# Does anyone know where I can get some Apple promotional items in the UK?



## tedwinder (Sep 7, 2005)

Stuff like pens, mouse pads etc. Got to be in the UK though. (As much as I love Apple, I wouldn't travel all the way over to America just to get a pen!)


----------



## VegasACF (May 27, 2005)

They are nearly impossible to come by even on this side of the Atlantic (at least for free).

Your best bet is from a reseller such as RedLightRunner.com.


----------



## tedwinder (Sep 7, 2005)

I don't mind paying.

EDIT : RedLightRunner is all in US dollars.....


----------



## VegasACF (May 27, 2005)

Google is your friend.


----------



## tedwinder (Sep 7, 2005)

OK - thanks, but it would be easier in Uk pounds!


----------



## VegasACF (May 27, 2005)

Use a credit card. The correct amount, according to the exchange rate at the time of the purchase, will be charged to you.


----------



## ferrija1 (Apr 11, 2006)

You would be better off going straight to a place that makes mouse pads or pens (for example) and getting a customized one.


----------



## VegasACF (May 27, 2005)

Yeah, as long as you don't mind violating a host of intellectual property laws.

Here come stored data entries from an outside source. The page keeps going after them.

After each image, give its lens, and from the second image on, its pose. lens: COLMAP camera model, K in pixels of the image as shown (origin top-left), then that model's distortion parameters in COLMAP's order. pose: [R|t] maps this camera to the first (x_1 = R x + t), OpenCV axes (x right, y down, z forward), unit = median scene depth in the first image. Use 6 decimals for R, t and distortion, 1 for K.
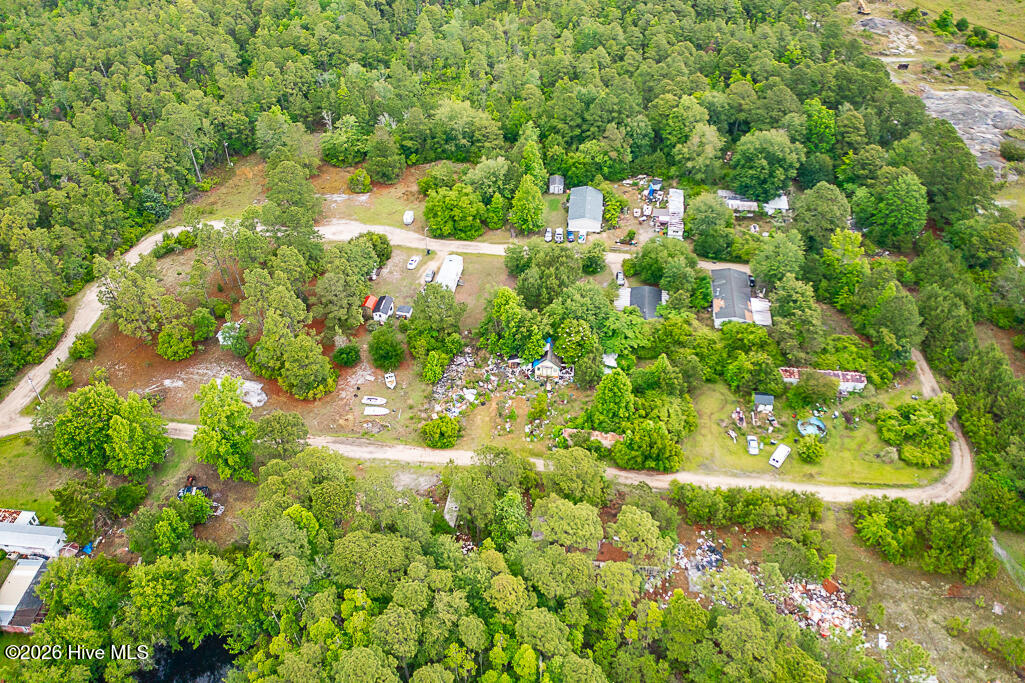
lens RADIAL K [[802.3, 0, 503.6], [0, 802.3, 340.4], [0, 0, 1]] dist [-0.030144, 0.008227]
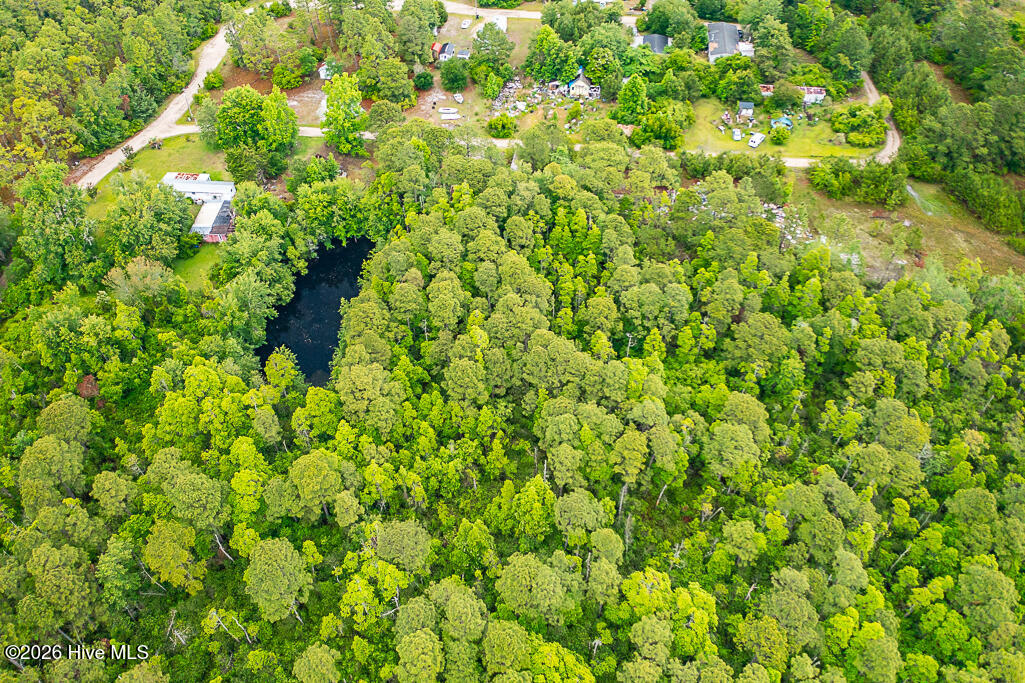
lens RADIAL K [[802.3, 0, 503.6], [0, 802.3, 340.4], [0, 0, 1]] dist [-0.030144, 0.008227]
pose [[0.999913, -0.012196, 0.004968, -0.079956], [0.011481, 0.992106, 0.124875, 0.277228], [-0.006452, -0.124807, 0.992160, -0.329765]]
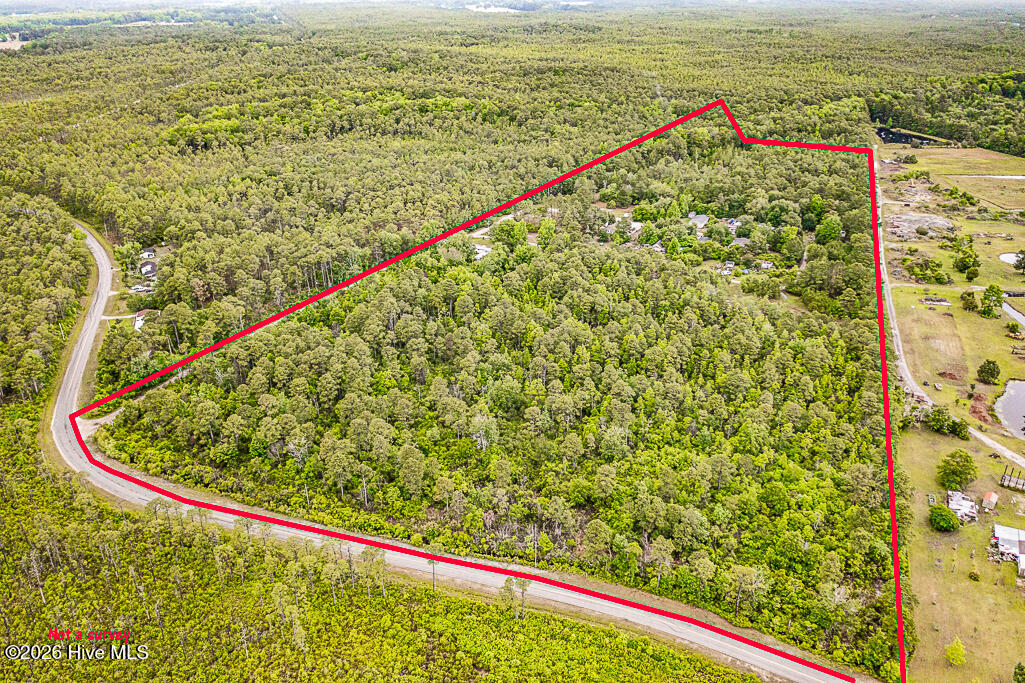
lens RADIAL K [[802.3, 0, 503.6], [0, 802.3, 340.4], [0, 0, 1]] dist [-0.030144, 0.008227]
pose [[0.920165, 0.167791, -0.353754, 0.602880], [-0.256962, 0.940507, -0.222299, 1.092313], [0.295409, 0.295454, 0.908538, -1.583329]]
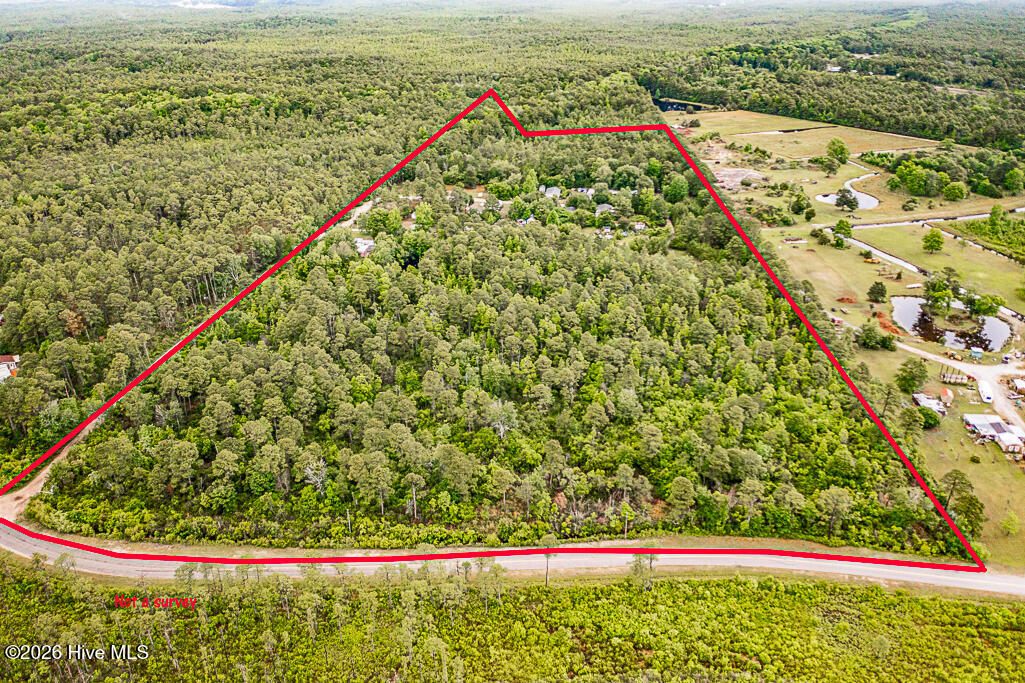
lens RADIAL K [[802.3, 0, 503.6], [0, 802.3, 340.4], [0, 0, 1]] dist [-0.030144, 0.008227]
pose [[0.998612, 0.023182, -0.047293, 0.099534], [-0.034905, 0.963711, -0.264655, 1.178080], [0.039442, 0.265939, 0.963183, -1.583420]]
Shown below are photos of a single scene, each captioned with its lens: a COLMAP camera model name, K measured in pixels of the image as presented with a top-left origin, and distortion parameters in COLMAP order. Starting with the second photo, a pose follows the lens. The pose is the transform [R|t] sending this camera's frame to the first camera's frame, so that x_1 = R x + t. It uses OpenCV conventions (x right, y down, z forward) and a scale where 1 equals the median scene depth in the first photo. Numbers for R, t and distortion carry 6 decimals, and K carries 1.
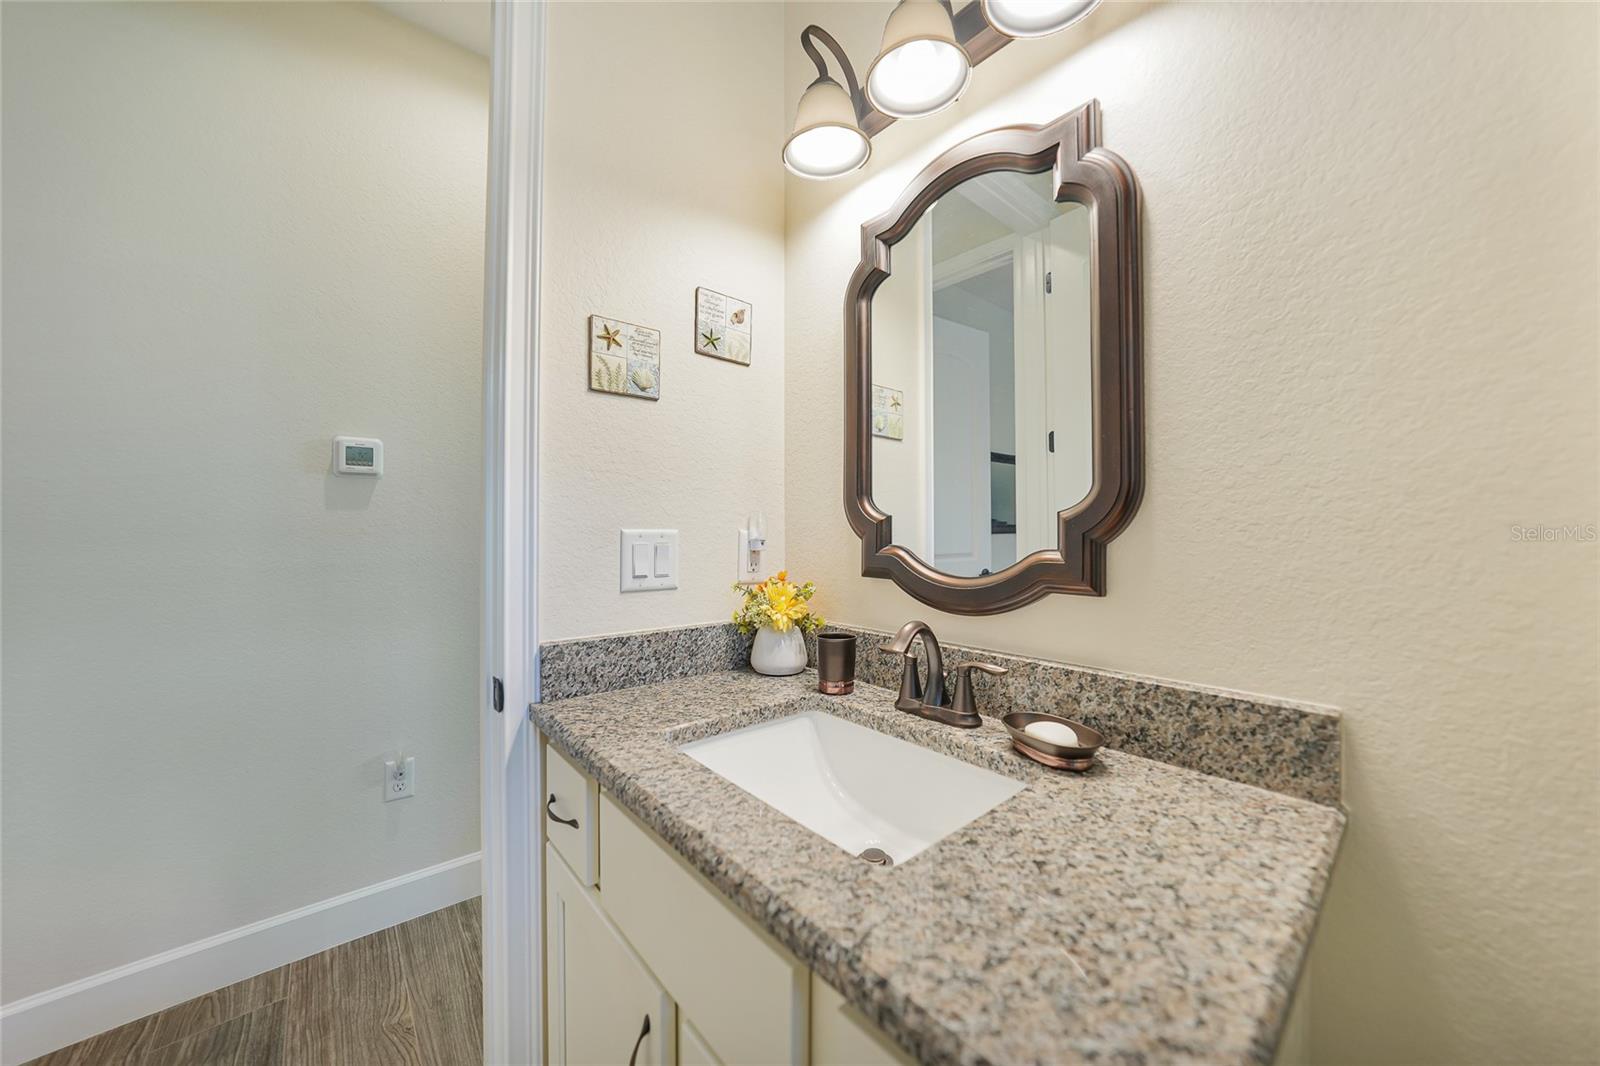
lens RADIAL K [[576.0, 0, 810.1], [0, 576.0, 533.4], [0, 0, 1]] dist [-0.026789, 0.005332]
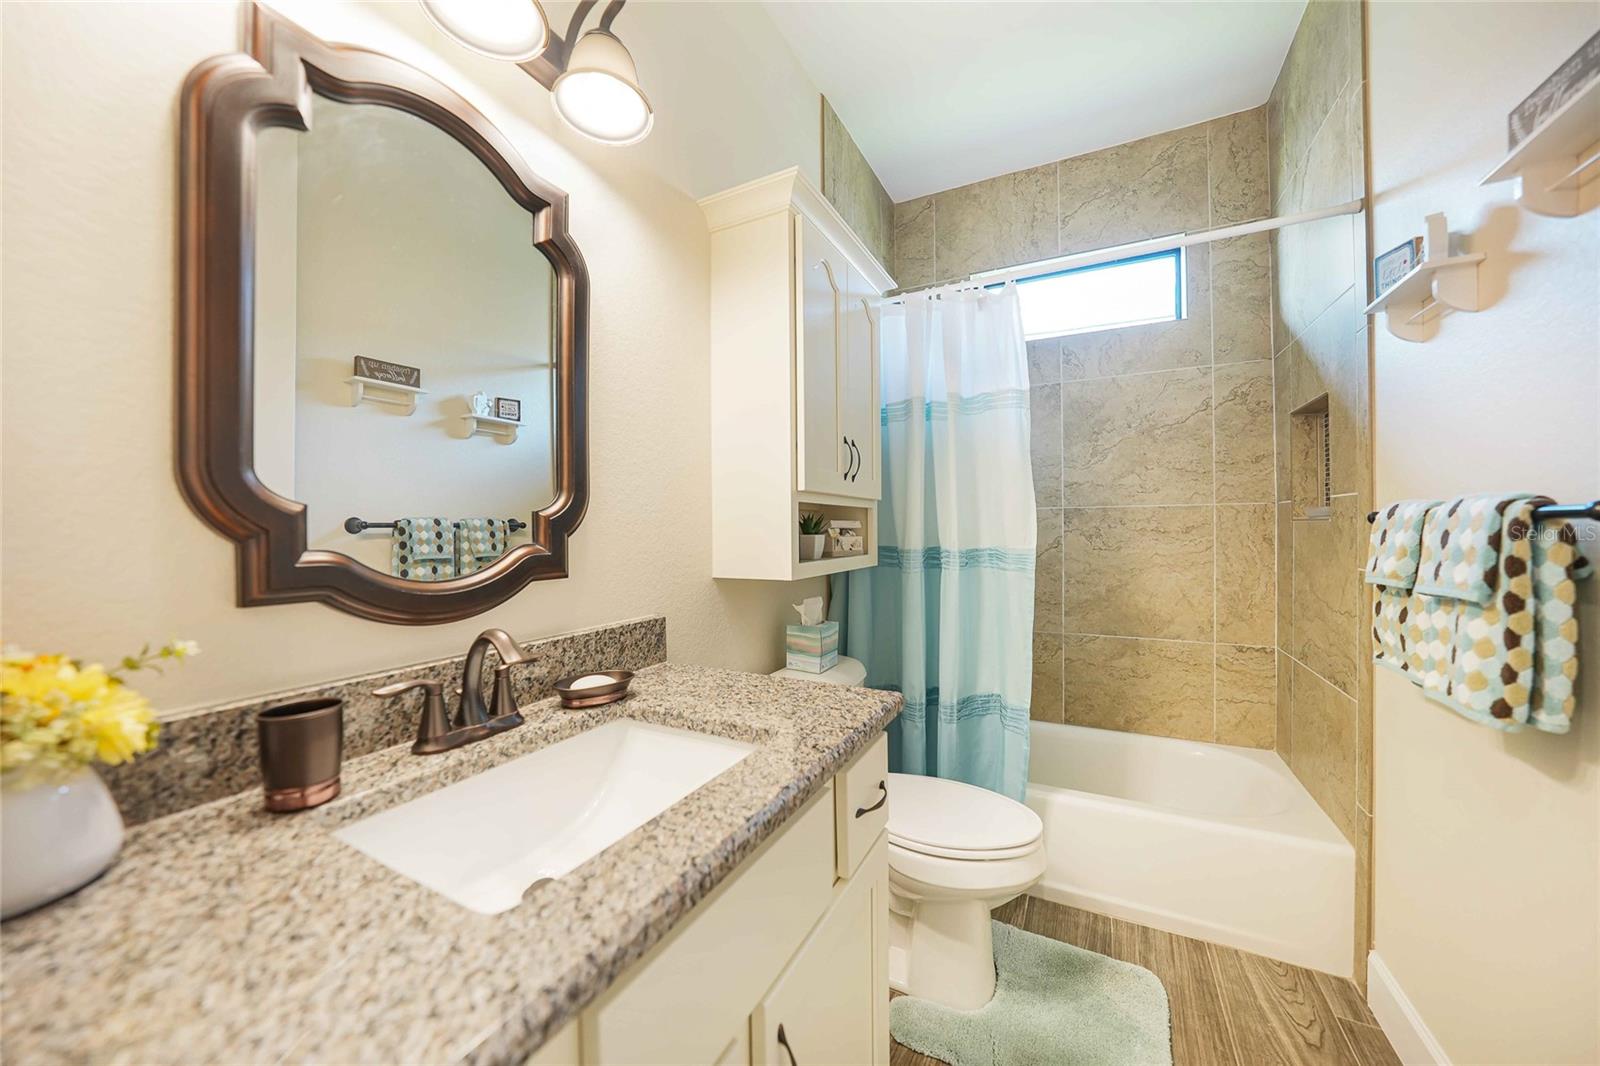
lens RADIAL K [[576.0, 0, 805.1], [0, 576.0, 537.9], [0, 0, 1]] dist [-0.026789, 0.005332]
pose [[-0.383674, -0.017121, 0.923310, -0.938395], [0.003878, 0.999789, 0.020151, -0.004759], [-0.923461, 0.011312, -0.383527, 1.032973]]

(in other words, no company in its right mind would make such a thing for you)


----------



## ferrija1 (Apr 11, 2006)

VegasACF said:


> Yeah, as long as you don't mind violating a host of intellectual property laws.
> 
> (in other words, no company in its right mind would make such a thing for you)


Didn't think about that...........

If you're that desperate, get a license. 
http://www.apple.com/legal/contacts.html
[email protected]


----------



## covert215 (Apr 22, 2006)

Don't you have any Apple Stores on your side of the pond?


----------



## tedwinder (Sep 7, 2005)

Yes, there are, but they don't do own-brand 'unusual' stuff such as pens etc.


----------



## covert215 (Apr 22, 2006)

Thats odd...


----------



## VegasACF (May 27, 2005)

I've _never_ seen such things at Apple stores, and I've been in about ten of them.

:shrug:


----------



## covert215 (Apr 22, 2006)

They have stuff up at the register at the one near me.


----------



## ferrija1 (Apr 11, 2006)

covert215 said:


> They have stuff up at the register at the one near me.


Yeah, I've seen pens, stickers and even T-shirts.

I love the Apple stores, they are so clean and nice looking -- just like their products and website.


----------



## ferrija1 (Apr 11, 2006)

http://www.redlightrunner.com/index.html
http://missingbite.com/


----------